58 Jedenfalls hatte der Gerichtshof bereits die Gelegenheit, klarzustellen, dass eine Verordnung, die die Voraussetzungen für die Einreihung in eine Position oder Unterposition der KN näher bestimmt, keine Rückwirkung haben darf (vgl. in diesem Sinne Urteile Siemers, 30/71, EU:C:1971:111, Rn. 8, Gervais-Danone, 77/71, EU:C:1971:129, Rn. 8, und Biegi, 158/78, EU:C:1979:87, Rn. 11).

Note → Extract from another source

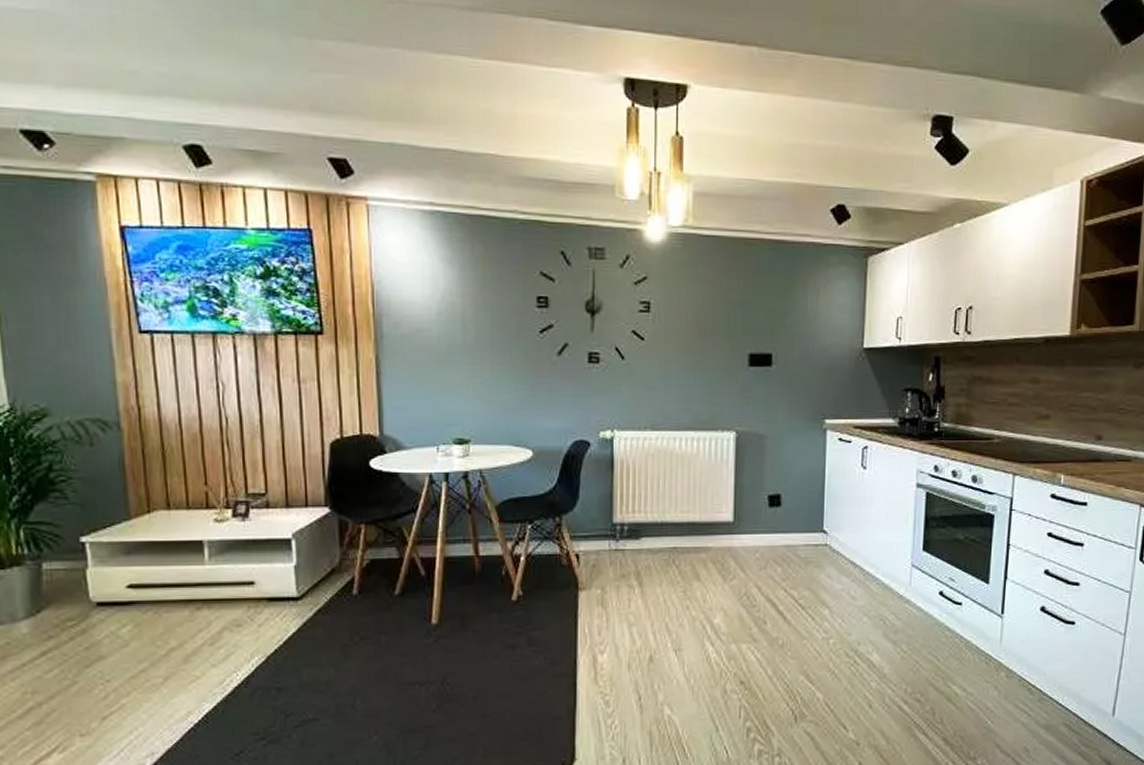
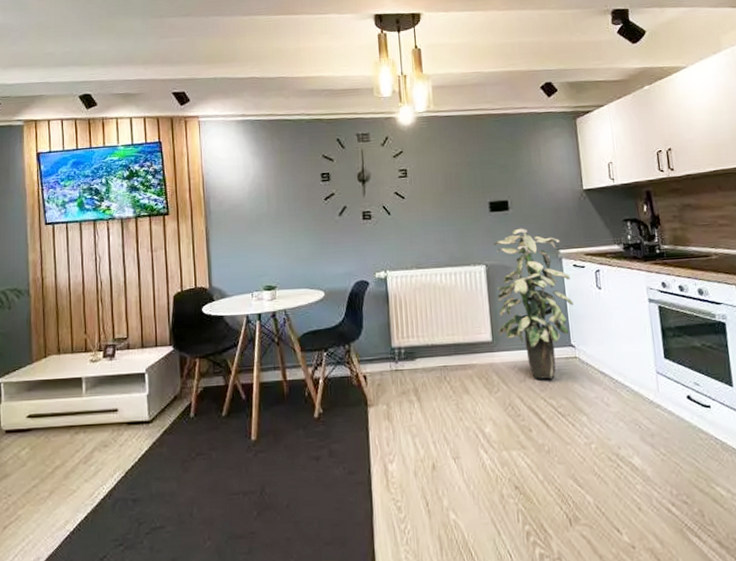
indoor plant: none [741,389,833,568] -> present [493,228,573,380]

59 Folglich ist auf die zweite Frage zu antworten, dass die Verordnung Nr. 754/2004 nicht rückwirkend angewendet werden darf.

Kosten

60 Für die Parteien des Ausgangsverfahrens ist das Verfahren ein Zwischenstreit in dem bei dem vorlegenden Gericht anhängigen Rechtsstreit; die Kostenentscheidung ist daher Sache dieses Gerichts. Die Auslagen anderer Beteiligter für die Abgabe von Erklärungen vor dem Gerichtshof sind nicht erstattungsfähig.